Forster’s Terns appeared to be nesting in the reeds near the blind and many were fishing in the waters all around us.
While walking along the boardwalk, we stopped to admire this Muskrat munching on a reed just feet away from us.
We thought we were seeing some great things, which we were, but when we got to the blind, we saw something that was truly amazing.
There were several families of Eared Grebes hanging out around the blind; the mothers playing taxi to their young chicks while the fathers dove and swam about, gathering food for the young.
Occasionally, the mothers would shake the chicks off their backs; either tired of carrying their young charges or attempting to get them practicing swimming.
While we were watching the grebes, activity went on as always with the other birds and there were many White-faced Ibises flying by us.
Eventually, we had to leave, though it was quite hard to tear ourselves away from the blind.

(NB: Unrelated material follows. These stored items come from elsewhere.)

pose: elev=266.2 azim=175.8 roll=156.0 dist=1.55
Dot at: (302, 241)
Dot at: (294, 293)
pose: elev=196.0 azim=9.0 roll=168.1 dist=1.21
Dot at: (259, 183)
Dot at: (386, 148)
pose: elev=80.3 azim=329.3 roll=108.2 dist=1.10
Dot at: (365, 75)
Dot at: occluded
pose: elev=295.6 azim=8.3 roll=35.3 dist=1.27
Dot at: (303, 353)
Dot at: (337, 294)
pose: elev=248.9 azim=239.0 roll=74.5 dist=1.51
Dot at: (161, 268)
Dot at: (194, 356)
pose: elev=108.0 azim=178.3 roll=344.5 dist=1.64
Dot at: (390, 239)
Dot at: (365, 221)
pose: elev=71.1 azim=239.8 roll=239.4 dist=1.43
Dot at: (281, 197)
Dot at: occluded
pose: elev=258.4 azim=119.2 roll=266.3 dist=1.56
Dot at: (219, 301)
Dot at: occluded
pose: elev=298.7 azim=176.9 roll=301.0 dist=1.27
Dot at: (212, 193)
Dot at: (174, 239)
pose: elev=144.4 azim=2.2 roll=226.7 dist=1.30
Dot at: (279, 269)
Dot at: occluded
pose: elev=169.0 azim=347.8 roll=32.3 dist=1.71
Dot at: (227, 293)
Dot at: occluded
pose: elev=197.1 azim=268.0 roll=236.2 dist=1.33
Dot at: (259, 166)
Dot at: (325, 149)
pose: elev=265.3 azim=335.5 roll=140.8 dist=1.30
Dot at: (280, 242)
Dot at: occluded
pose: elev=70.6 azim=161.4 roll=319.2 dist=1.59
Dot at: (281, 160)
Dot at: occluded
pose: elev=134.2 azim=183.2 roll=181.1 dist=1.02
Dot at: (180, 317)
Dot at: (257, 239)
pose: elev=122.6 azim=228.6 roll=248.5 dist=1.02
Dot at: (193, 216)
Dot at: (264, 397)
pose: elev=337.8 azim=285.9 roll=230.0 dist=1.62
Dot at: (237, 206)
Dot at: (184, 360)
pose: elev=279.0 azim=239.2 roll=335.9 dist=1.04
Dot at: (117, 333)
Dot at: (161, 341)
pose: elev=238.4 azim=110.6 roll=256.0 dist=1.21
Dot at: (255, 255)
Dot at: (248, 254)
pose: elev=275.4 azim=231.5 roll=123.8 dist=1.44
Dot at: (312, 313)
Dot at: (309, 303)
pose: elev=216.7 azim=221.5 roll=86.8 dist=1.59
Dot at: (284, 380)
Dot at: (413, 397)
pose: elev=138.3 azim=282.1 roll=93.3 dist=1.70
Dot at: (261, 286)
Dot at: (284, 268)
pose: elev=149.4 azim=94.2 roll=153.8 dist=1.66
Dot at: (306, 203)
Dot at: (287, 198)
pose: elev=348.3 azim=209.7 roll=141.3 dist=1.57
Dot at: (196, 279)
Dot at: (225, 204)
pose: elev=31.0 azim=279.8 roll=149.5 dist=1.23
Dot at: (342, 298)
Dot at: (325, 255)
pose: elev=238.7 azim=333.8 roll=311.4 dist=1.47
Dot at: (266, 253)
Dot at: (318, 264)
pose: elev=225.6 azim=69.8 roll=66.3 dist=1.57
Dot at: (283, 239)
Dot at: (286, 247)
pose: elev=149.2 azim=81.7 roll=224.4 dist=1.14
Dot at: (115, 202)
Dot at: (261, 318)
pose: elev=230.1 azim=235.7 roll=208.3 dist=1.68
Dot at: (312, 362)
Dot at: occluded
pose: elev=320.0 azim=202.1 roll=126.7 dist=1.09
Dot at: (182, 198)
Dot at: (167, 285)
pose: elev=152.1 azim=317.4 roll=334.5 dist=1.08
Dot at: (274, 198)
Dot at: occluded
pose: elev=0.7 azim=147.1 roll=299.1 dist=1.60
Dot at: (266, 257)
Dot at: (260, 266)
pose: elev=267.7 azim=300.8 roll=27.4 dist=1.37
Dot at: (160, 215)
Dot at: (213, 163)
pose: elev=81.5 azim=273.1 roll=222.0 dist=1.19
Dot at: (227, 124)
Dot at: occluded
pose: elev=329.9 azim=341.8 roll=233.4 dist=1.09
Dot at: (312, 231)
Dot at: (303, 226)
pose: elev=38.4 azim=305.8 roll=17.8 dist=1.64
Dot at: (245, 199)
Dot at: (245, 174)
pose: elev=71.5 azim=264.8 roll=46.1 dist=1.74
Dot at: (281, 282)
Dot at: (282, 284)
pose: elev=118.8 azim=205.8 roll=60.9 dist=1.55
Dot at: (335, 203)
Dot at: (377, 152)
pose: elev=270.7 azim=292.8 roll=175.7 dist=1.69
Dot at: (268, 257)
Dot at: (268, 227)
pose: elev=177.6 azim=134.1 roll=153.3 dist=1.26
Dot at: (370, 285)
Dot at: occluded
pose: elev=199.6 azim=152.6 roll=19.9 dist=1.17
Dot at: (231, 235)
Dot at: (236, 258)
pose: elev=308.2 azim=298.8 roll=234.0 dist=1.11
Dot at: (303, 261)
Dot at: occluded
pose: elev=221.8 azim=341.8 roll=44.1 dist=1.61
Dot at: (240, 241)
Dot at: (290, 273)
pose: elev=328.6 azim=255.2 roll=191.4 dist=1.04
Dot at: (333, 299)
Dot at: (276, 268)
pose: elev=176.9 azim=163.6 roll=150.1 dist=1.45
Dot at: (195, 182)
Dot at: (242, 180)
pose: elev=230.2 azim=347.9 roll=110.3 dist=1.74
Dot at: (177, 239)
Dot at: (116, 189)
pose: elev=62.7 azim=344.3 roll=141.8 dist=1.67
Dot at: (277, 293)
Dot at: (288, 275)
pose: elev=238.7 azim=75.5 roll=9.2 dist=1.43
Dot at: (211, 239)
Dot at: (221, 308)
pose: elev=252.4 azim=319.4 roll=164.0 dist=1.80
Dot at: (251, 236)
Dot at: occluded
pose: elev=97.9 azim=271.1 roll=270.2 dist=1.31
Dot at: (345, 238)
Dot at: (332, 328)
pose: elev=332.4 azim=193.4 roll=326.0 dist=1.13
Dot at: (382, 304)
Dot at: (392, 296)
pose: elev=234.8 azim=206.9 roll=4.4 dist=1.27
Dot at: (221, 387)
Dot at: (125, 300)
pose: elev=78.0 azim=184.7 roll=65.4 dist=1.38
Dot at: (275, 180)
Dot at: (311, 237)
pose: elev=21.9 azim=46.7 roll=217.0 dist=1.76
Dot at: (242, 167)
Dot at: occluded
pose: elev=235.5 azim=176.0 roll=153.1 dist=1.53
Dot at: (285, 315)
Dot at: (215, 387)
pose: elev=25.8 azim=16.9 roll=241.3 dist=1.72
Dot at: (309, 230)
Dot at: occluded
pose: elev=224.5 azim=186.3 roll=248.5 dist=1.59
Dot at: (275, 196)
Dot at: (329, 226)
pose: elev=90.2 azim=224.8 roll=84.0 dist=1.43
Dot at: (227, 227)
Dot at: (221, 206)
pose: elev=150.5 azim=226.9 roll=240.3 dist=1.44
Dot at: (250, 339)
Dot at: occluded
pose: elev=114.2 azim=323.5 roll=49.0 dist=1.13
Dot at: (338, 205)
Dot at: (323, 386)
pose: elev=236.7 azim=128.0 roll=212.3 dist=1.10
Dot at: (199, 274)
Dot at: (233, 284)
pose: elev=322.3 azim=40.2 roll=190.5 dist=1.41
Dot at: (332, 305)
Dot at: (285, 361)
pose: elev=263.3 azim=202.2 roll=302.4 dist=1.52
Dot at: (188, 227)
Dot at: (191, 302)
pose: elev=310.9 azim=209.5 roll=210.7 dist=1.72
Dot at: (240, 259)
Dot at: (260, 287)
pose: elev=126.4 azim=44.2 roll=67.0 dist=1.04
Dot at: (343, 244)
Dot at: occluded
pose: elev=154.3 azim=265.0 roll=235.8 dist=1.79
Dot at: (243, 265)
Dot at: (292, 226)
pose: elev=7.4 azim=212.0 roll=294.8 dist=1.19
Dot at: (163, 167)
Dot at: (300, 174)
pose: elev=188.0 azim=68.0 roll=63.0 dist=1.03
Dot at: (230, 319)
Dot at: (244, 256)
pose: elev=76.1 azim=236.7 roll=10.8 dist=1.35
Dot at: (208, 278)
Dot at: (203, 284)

Good birds were still to be seen on the way out though as we spotted a singing LeConte’s Sparrow by the parking area near the blind, the Trumpeter Swan near the sewage outfall who has been there for some time, at least 3 pairs of American Avocets by the sewage outfall and a singing Western Meadowlark perched on a fencepost.
If you can, I would really recommend getting out to Frank Lake soon as the birds are simply amazing right now.